# how long does it take to rent properties



## blueskies (13 Sep 2008)

Hi there
Anyone know of recent reports anywhere about length of time to rent property
Thanks


----------



## Thomas22 (14 Sep 2008)

Irish property watch does a weekly report on the rental market.

http://www.irishpropertywatch.com/viewPost.php?Post_ID=117




			
				Irish Property Watch said:
			
		

> Time on the Market
> 
> 
> 5 Months+ 1,377 Properties, Average Rent = €1,349
> ...


----------



## Ravima (14 Sep 2008)

it depends where property is situated and what standard is it.

a well fitted out new or newly decorated premises will let better than a run down place. If in a new estate/development, then tehre will be a lot for rent, so the better quality and better kitted out ones iwll let first.

also depends on the area.


----------



## Steve D (14 Sep 2008)

The graphs in the link below show how the number of properties for rent and for sale have increased.

http://daftwatch.atspace.com/

Scroll down to the Rental graph and you will see that the number of properties for rent on daft.ie have increased from approx 4,000 in April 2007 to approx 16,600 now.

When the supply is increasing like this it is going to take longer to rent properties out and it will mean that in order to find tenants the rents will have to reduce.


----------



## murphaph (15 Sep 2008)

Steve D said:


> When the supply is increasing like this it is going to take longer to rent properties out and it will mean that in order to find tenants the rents will have to reduce.


Indeed, simple enough economics but many landlords seem to believe their mortgage repayment determines the rent the tenant should pay!

Price it correctly and present it well and it will let. I placed an advert on Friday evening, had lots of calls, took first viewings today and first prospective tenant (who looks a great find) has asked to take the house. To me, having an empty property is the worst sin-take a slightly lower rent and tenant that place out!  

Increasingly I believe location and type of accomodation will also sway tenants. I believe it's already happening that provincial towns are in big trouble. In the cities, I reckon apartments will start suffering next with the demand for traditional houses last to suffer. But they'll all suffer.


----------



## groom (15 Sep 2008)

I recently moved into an apartment on the same day as the previous couple moved out.
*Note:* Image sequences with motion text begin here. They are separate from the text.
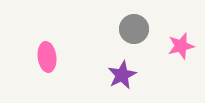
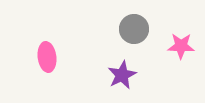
pink star: rotated 16 degrees clockwise
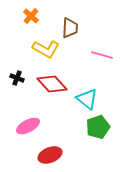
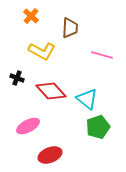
yellow L-shape: moved 4 px left, 2 px down
red diamond: moved 1 px left, 7 px down
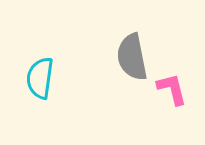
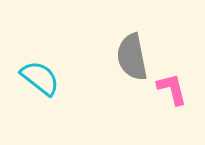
cyan semicircle: rotated 120 degrees clockwise
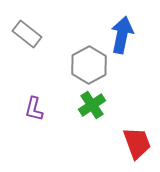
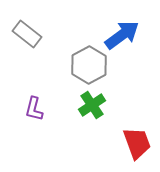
blue arrow: rotated 42 degrees clockwise
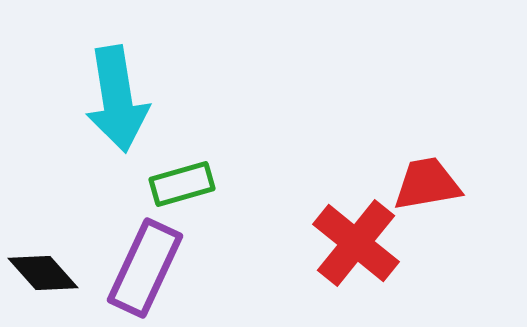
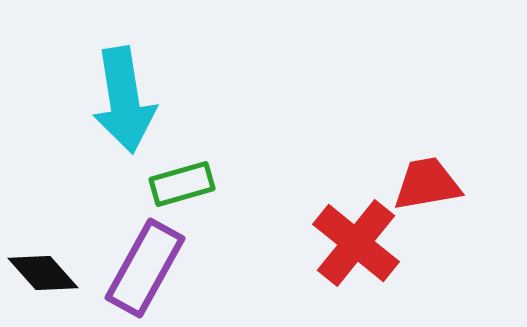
cyan arrow: moved 7 px right, 1 px down
purple rectangle: rotated 4 degrees clockwise
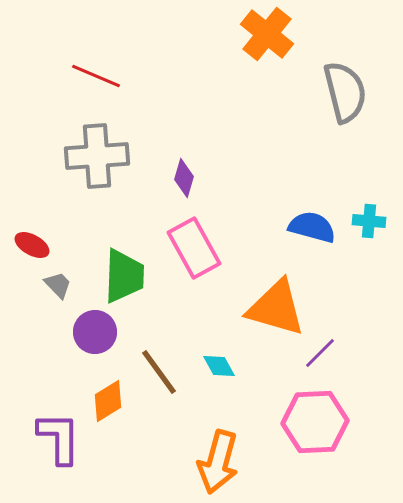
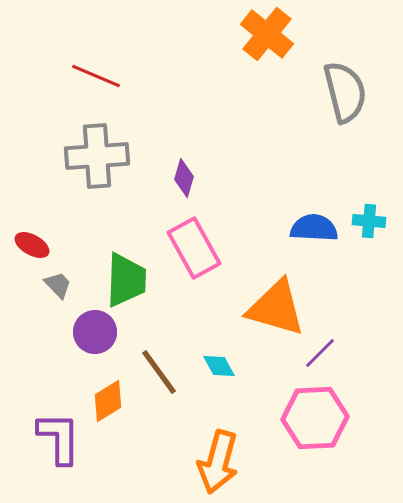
blue semicircle: moved 2 px right, 1 px down; rotated 12 degrees counterclockwise
green trapezoid: moved 2 px right, 4 px down
pink hexagon: moved 4 px up
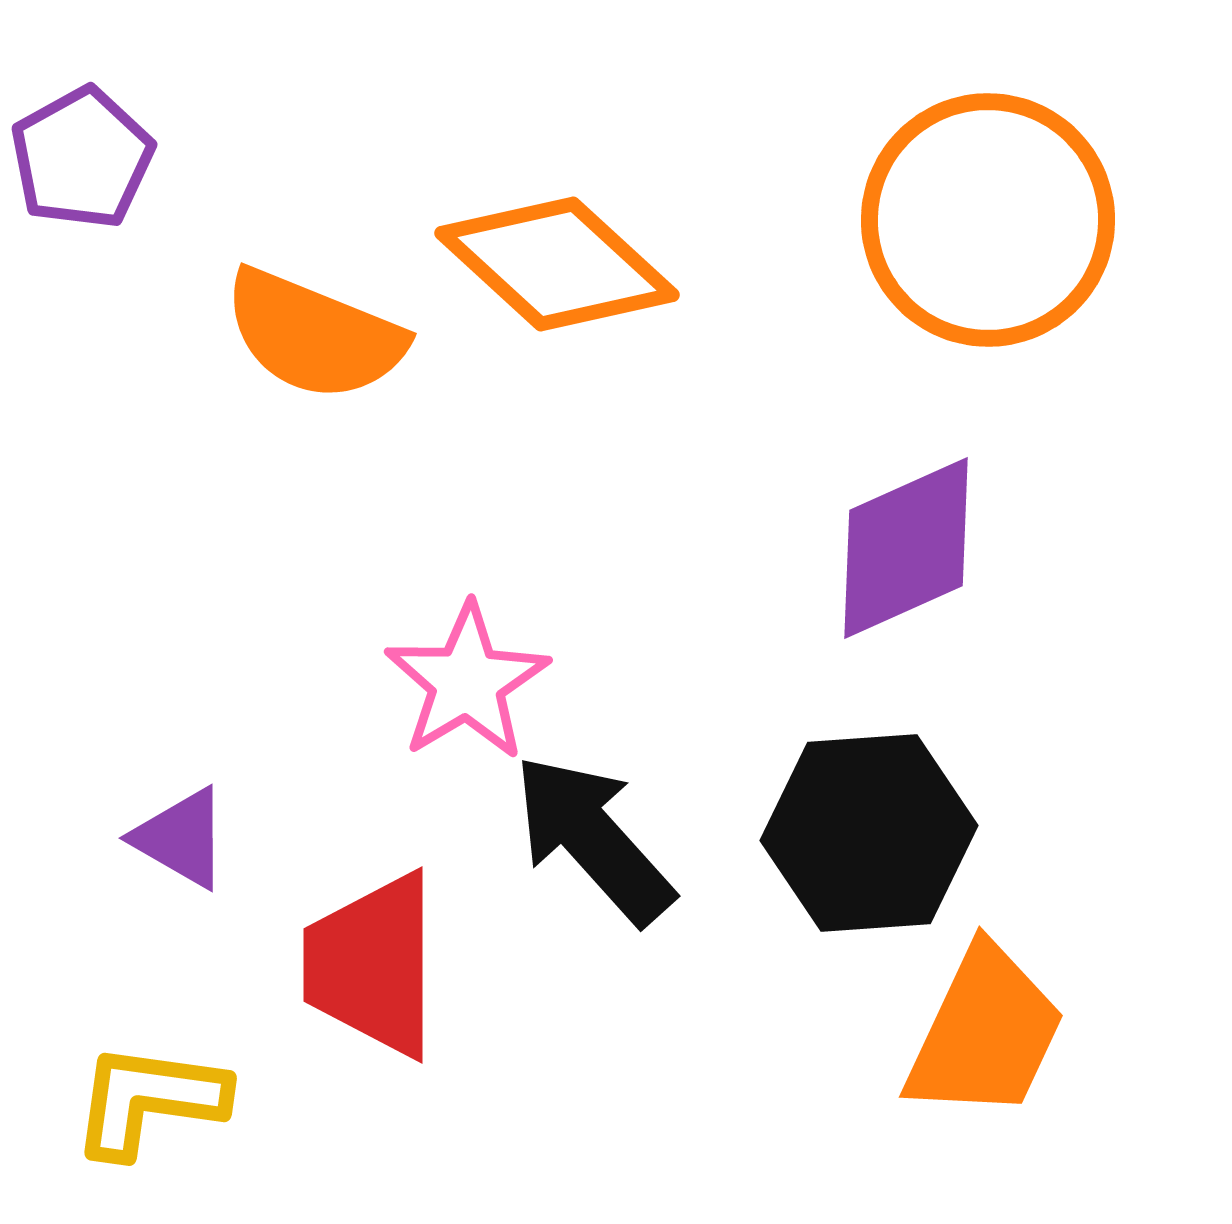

The apartment is well located and well priced. We were lucky to get it as there were a heap of people making the LL offers while we were meeting him.

However IPW testifies that this is an anomoly and that there is a vast mountain of properties asking too much and remaining empty for months on end.

So price is the variable that decides how long the property will be on the market.


----------



## murphaph (15 Sep 2008)

groom said:


> So price is the variable that decides how long the property will be on the market.


There's one other factor-the landlord's willingness or otherwise to accept social welfare recipients. A blanket refusal to take them excludes a large number of prospective tenants.


----------



## aircobra19 (15 Sep 2008)

Many exclude other sections of the market too, students, families, pet owners etc. 

Its all based on supply and demand in the specific location/area you are talking about. The average figures may not be that accurate if you are in  high or low demand area.


----------



## lazylump (21 Sep 2008)

I think one rule is don't try to rent a property which is in a condition you would not live in yourself. So may landlords put rubbish and old furniture from there homes into rented property then wonder why it takes so long to rent. I think it's worth it to spend a little extra time and money on the furnishing because it last longer, looks better, rents quicker, an unrented property cost on average 400 euros a week. Recently purchased properties will rent at a loss so don't try to match the mortgage. If the property is nice it will rent. Also I think you would be better off renting it yourself and don't use an agent, use the service Daft provides.

I let a vacant property recently which I think was lovely after putting in on Daft I had 4 calls within 3 days. 3 viewings the 4 person had very poor English and could not find it. I priced it at the top end and all 3 wanted it and I had a tenant moved in within 3 weeks from start to finish.


----------